Model fitting and validation

We fit our model using Hamiltonian Monte Carlo as implemented in the Stan probablistic programming language (Stan Development Team, 2021), via its R interface, rstan. Specifically, we used the brms R package to implement our model using rstan.

We specified our brms model statement as follows, where y represented NAEP scores, y_se represented the corresponding standard errors, Y2022 is an indicator for the 2021/22 academic year, and grade_ctr and subj_ctr represent the \(S_s\) and \(G_g\) variables defined above.

y | se(y_se) ~ Y2022 * grade_ctr * subj_ctr + (1 + Y2022 * grade_ctr * subj_ctr | jurisdiction)

We assessed convergence and mixing using the Gelman-Rubin diagnostic and effective sample sizes.

  • For both our local and state models, Gelman-Rubin statistics were well within recommended ranges for all parameters (from 0.99 to 1.01 for both models).
  • Effective sample sizes for all parameters were sufficient, with minimums of 838 for the local model and 506 for the state model.
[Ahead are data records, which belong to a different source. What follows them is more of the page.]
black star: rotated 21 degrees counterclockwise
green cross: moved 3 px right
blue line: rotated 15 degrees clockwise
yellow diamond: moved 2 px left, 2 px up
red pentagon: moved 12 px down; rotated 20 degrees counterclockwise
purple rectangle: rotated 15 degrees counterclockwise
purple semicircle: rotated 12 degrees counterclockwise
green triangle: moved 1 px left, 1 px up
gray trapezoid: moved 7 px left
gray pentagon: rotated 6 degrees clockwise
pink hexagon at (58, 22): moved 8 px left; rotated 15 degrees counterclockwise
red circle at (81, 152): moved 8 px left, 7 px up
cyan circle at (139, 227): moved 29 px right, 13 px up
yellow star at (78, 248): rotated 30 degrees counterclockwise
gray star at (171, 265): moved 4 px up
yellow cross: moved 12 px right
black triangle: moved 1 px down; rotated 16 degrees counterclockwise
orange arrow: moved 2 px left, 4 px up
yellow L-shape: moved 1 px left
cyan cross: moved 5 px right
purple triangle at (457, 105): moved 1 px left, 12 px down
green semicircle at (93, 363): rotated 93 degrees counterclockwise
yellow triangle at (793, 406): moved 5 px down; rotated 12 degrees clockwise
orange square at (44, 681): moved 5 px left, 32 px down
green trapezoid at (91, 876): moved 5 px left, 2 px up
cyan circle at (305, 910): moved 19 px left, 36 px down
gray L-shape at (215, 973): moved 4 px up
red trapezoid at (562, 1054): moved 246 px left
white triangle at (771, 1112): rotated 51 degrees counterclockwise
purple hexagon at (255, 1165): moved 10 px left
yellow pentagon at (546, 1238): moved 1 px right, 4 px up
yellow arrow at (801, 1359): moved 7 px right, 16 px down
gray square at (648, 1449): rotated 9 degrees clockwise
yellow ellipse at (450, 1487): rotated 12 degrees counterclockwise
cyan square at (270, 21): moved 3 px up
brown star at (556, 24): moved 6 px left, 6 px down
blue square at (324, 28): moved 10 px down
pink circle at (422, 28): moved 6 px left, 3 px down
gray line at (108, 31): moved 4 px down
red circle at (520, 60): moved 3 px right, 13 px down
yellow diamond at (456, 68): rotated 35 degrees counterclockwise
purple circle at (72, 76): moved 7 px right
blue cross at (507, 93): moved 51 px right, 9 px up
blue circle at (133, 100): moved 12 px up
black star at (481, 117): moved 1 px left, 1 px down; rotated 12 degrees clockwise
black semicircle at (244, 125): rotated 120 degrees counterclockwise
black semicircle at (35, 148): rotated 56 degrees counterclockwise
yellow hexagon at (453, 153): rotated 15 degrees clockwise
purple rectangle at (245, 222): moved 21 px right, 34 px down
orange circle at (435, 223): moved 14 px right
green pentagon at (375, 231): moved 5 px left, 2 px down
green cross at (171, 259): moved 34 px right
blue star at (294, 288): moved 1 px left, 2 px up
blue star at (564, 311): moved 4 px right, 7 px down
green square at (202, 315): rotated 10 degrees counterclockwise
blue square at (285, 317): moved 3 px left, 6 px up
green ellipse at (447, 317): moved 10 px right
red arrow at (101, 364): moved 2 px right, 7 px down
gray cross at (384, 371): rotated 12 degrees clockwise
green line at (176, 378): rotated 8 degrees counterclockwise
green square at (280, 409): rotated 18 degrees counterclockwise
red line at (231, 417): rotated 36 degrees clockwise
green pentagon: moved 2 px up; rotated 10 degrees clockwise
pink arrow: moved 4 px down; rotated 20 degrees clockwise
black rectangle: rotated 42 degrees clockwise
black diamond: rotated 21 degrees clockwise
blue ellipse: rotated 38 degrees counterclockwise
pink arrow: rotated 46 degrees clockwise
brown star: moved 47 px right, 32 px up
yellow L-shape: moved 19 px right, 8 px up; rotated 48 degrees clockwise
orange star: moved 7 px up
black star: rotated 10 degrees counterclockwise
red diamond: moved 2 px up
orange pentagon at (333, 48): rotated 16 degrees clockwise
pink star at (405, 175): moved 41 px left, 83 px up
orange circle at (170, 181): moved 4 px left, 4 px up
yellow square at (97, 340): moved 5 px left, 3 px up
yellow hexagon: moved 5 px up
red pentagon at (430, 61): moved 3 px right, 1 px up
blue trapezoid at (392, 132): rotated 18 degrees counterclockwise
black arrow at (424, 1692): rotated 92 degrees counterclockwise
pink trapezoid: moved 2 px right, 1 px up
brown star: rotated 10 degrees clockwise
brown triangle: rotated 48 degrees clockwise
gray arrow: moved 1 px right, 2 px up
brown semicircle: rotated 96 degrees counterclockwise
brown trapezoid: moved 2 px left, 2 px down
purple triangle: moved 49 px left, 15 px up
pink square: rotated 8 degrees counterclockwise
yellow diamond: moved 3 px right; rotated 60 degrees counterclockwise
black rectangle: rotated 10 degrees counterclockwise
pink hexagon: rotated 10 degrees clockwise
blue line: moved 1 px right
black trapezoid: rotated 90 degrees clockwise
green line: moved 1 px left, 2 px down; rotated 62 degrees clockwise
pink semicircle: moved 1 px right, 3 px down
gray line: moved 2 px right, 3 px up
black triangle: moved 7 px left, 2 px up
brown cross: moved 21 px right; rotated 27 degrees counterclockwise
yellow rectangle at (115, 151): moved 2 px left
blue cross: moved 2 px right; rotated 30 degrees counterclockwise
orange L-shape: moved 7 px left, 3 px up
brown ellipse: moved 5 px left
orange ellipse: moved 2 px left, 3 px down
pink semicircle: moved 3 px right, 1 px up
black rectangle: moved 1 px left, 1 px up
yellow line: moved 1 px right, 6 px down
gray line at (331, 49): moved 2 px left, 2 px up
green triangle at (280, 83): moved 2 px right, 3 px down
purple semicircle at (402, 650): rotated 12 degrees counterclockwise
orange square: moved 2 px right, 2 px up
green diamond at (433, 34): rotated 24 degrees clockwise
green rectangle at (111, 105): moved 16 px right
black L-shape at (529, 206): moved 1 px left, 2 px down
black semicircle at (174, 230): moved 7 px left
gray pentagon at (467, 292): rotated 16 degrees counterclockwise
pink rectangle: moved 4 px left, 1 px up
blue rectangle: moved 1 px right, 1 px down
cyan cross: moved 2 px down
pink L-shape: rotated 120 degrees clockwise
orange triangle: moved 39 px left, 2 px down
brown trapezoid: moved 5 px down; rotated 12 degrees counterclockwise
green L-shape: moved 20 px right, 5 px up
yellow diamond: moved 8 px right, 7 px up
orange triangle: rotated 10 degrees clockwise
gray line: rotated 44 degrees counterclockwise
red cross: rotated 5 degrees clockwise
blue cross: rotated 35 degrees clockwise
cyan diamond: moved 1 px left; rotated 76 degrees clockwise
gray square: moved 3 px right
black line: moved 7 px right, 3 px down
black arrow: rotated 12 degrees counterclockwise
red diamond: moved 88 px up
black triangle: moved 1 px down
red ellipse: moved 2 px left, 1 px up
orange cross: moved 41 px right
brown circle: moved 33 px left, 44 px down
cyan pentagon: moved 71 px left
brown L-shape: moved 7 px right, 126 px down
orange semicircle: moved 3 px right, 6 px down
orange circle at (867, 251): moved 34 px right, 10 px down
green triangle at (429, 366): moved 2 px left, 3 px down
Imputed scores for Los Angeles

Prior to fitting our models, we imputed two values for each subject-grade combination for Los Angeles in 2019 – the NAEP score, and its standard error.

  • We imputed Los Angeles’ scores by calculating the percentile across districts that Los Angeles achieved in 2017 and assigning the corresponding 2019 percentile, separately by grade and subject.
  • We used the same approach for standard errors, calculating the percentile of standard errors across districts for Los Angeles in 2017, ensuring that both the score itself and the level of precision reflect realistic scenarios based on Los Angeles’ 2017 performance.